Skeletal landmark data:

= Beginning of Section =

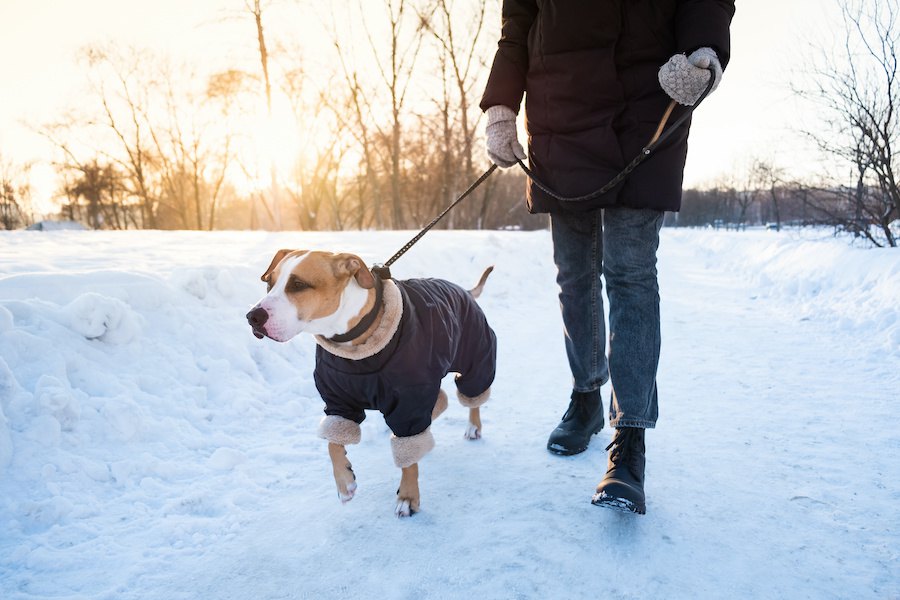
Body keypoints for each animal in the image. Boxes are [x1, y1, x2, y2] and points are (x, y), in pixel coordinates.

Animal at [246, 248, 496, 516]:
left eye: (298, 285)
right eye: (269, 283)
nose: (252, 316)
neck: (352, 343)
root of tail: (463, 289)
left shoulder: (409, 401)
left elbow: (408, 457)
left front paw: (408, 497)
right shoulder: (338, 401)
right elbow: (333, 443)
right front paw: (344, 483)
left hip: (476, 356)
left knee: (473, 394)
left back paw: (473, 427)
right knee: (440, 400)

= End of Section =

**Prompt:**
Output an exact copy of the lines beginning at the one that holds "right front paw: (344, 483)" and running through the final line of the records.

**Output for this exercise:**
right front paw: (344, 483)
left hip: (476, 356)
left knee: (473, 394)
left back paw: (473, 427)
right knee: (440, 400)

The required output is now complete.